Before learning about fundamental attribution error, you should first have a solid understanding of attribution theory. If you don’t know what that is, I recommend reading: Attribution Theory first.
In short, attribution theory states that we have a tendency to explain someone’s behavior in terms of their personality and disposition (Internal), or in terms of the situation (External).
Sheila failed her final exam. Rita automatically assumes that the reason is Sheila’s inability to study. Because the attributions involved in the explanation is internal (Sheila’s personal issues), it’s an example of Dispositional or Internal Attribution.
Likewise, Sheila explains that the reason for her failure was because the questions were difficult, rather than her inability to answer them. She blames the situation rather than herself. This is an example of Situational or External Attribution.
If you blamed Sheila’s inability to study to her personality, then you have made the fundamental attribution error.
Fundamental Attribution Error
Fundamental attribution error is also known as the attribution effect or the correspondence bias.
Our tendency to explain someone’s behavior based on the internal factors, such as personality or disposition, is explained as fundamental attribution error. The use of the error in the term ‘fundamental attribution error’ is not a coincidence. It implies that our judgment might be wrong.
While it doesn’t necessarily mean that every behavior is caused due to the external situation, we’re often too quick to explain someone’s behavior in terms of their personality or disposition. This context is particularly true when the behavior is negative.
Examples of Fundamental Attribution Error in Real World
The famous example of fundamental attribution error is regarding driving.
When someone cuts us off while driving, we immediately think the driver is a ‘self-centered jerk’, who has no regard for anyone on the road. We do not hesitate even for a moment to label the driver as a bad person.
On the other hand, when we cut someone off in traffic, we come up with excuses to validate our actions. While we tend to judge the other driver’s behavior to his personality or dispositional traits, we tend to blame the situational factors for our own actions.
Fundamental Attribution Error in Movies
Fundamental Attribution Error is commonly displayed in the movies. Various characters in movies are considered bad or evil by nature.
In simple terms, a bad guy is a bad guy doing bad things because he’s a bad guy.
Let’s look at the movie ‘The Breakfast Club’.
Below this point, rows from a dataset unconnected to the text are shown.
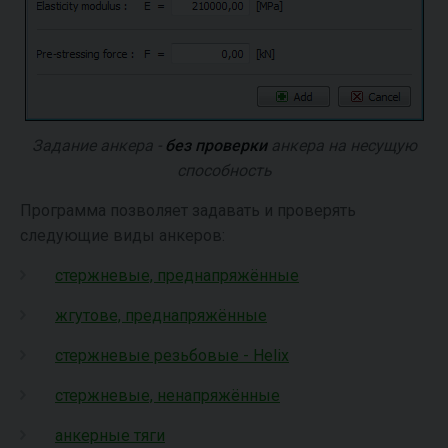
Задание анкера -
без проверки
анкера на несущую
способность
Программа позволяет задавать и проверять
следующие виды анкеров:
стержневые, преднапряжённые
жгутове, преднапряжённые
стержневые резьбовые - Helix
стержневые, ненапряжённые
анкерные тяги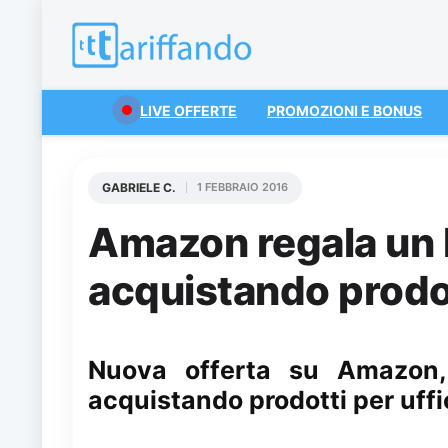
LIVE OFFERTE
PROMOZIONI E BONUS
GABRIELE C.
1 FEBBRAIO 2016
Amazon regala un 
acquistando prodot
Nuova offerta su Amazon,
acquistando prodotti per uffici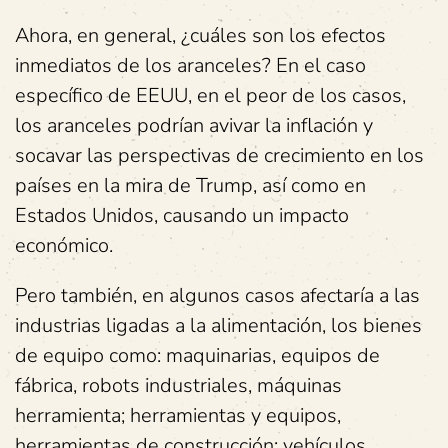
Ahora, en general, ¿cuáles son los efectos
inmediatos de los aranceles? En el caso
específico de EEUU, en el peor de los casos,
los aranceles podrían avivar la inflación y
socavar las perspectivas de crecimiento en los
países en la mira de Trump, así como en
Estados Unidos, causando un impacto
económico.
Pero también, en algunos casos afectaría a las
industrias ligadas a la alimentación, los bienes
de equipo como: maquinarias, equipos de
fábrica, robots industriales, máquinas
herramienta; herramientas y equipos,
herramientas de construcción; vehículos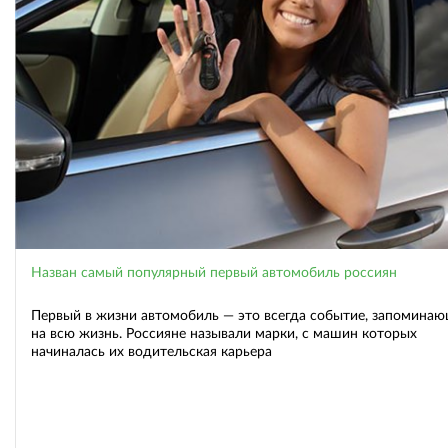
Назван самый популярный первый автомобиль россиян
Первый в жизни автомобиль — это всегда событие, запомина
на всю жизнь. Россияне называли марки, с машин которых
начиналась их водительская карьера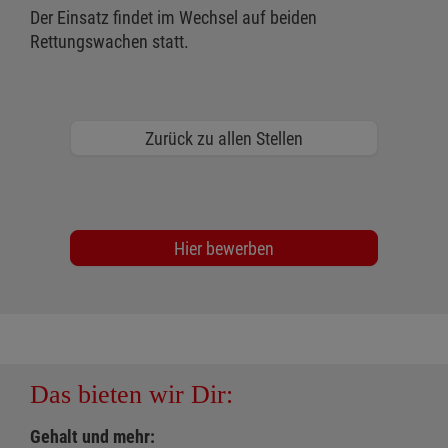
Der Einsatz findet im Wechsel auf beiden
Rettungswachen statt.
Zurück zu allen Stellen
Hier bewerben
Das bieten wir Dir:
Gehalt und mehr: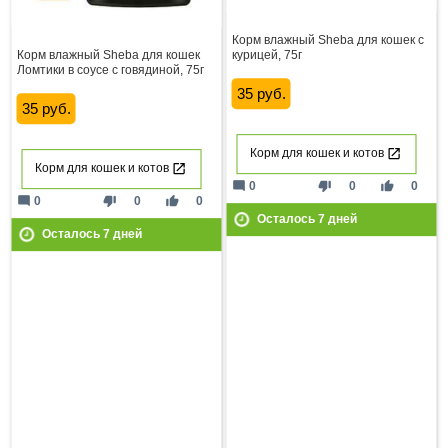
Корм влажный Sheba для кошек с
Корм влажный Sheba для кошек
курицей, 75г
Ломтики в соусе с говядиной, 75г
35 руб.
35 руб.
Корм для кошек и котов
Корм для кошек и котов
mode_comment
thumb_down
thumb_up
0
0
0
mode_comment
thumb_down
thumb_up
0
0
0
Осталось
7
дней
Осталось
7
дней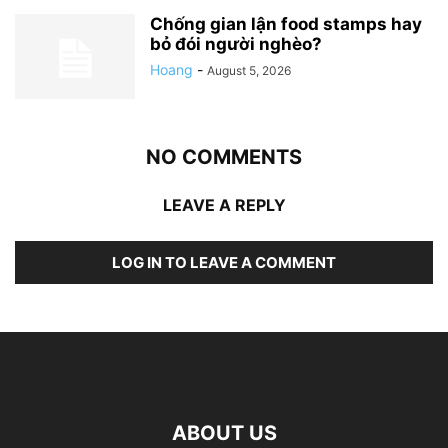
Chống gian lận food stamps hay
bỏ đói người nghèo?
Hoang
-
August 5, 2026
NO COMMENTS
LEAVE A REPLY
LOG IN TO LEAVE A COMMENT
ABOUT US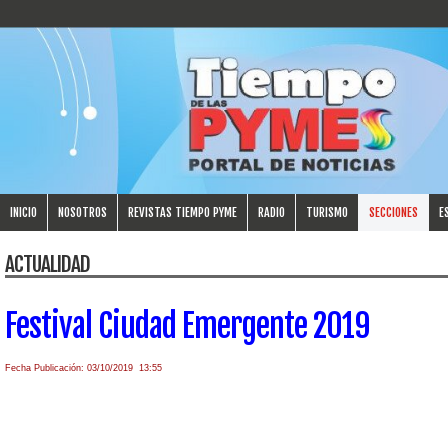
INICIO
NOSOTROS
REVISTAS TIEMPO PYME
RADIO
TURISMO
SECCIONES
E
ACTUALIDAD
Festival Ciudad Emergente 2019
Fecha Publicación: 03/10/2019 13:55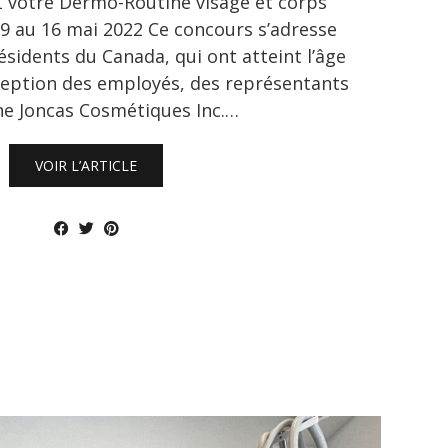
votre Dermo-Routine visage et corps
 au 16 mai 2022 Ce concours s’adresse
sidents du Canada, qui ont atteint l’âge
xception des employés, des représentants
ne Joncas Cosmétiques Inc.…
VOIR L’ARTICLE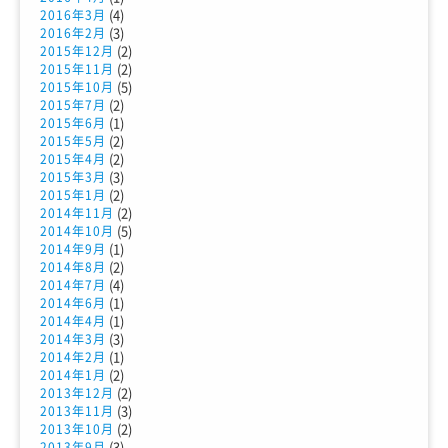
(4)
2016年3月
(3)
2016年2月
(2)
2015年12月
(2)
2015年11月
(5)
2015年10月
(2)
2015年7月
(1)
2015年6月
(2)
2015年5月
(2)
2015年4月
(3)
2015年3月
(2)
2015年1月
(2)
2014年11月
(5)
2014年10月
(1)
2014年9月
(2)
2014年8月
(4)
2014年7月
(1)
2014年6月
(1)
2014年4月
(3)
2014年3月
(1)
2014年2月
(2)
2014年1月
(2)
2013年12月
(3)
2013年11月
(2)
2013年10月
(3)
2013年9月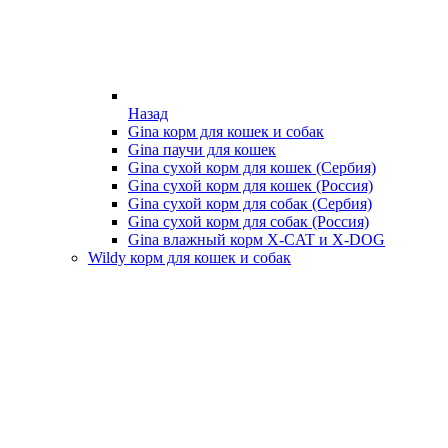
Назад
Gina корм для кошек и собак
Gina паучи для кошек
Gina сухой корм для кошек (Сербия)
Gina сухой корм для кошек (Россия)
Gina сухой корм для собак (Сербия)
Gina сухой корм для собак (Россия)
Gina влажный корм X-CAT и X-DOG
Wildy корм для кошек и собак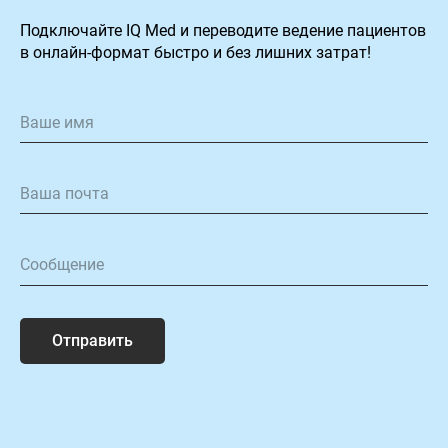
Подключайте IQ Med и переводите ведение пациентов
в онлайн-формат быстро и без лишних затрат!
Отправить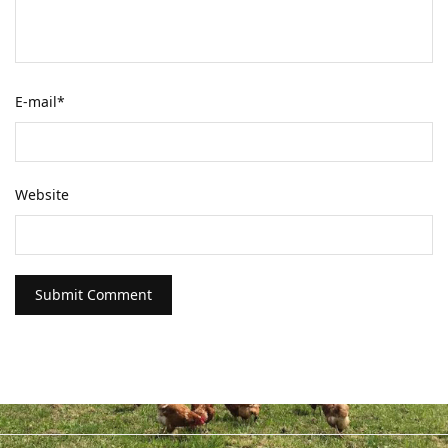
E-mail
*
Website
In the movie, a character named Bender is portrayed as free-loading, aggressive and disrespectful. What we fail to see is his tough home life. The aggressiveness isn’t something he was born with rather he had to become tough because of the constant physical and verbal abuse he had to fend off on the daily basis.
There are plenty of other examples where not only the characters in the movie, but we as an audience also fail to consider the external factors that drive a character.
Our tendency to rationalize our behavior while ridiculing someone else’s is best explained as fundamental attribution bias. Human nature demands that we become biased. Nobody likes to be harsh about their own character, however fair and justifiable that may be.
A study revealed that we are more likely to blame a person’s behavior on his/her actions 65% of the time. But when we do the same thing, we only tend to take responsibility 44% of the time.
A word from Psychestudy
Fundamental Attribution Error only comes into play when we’re wrong about our judgment. There are plenty of cases where a person might commit certain actions completely because of his own personality.
A man might be unemployed because he is lazy.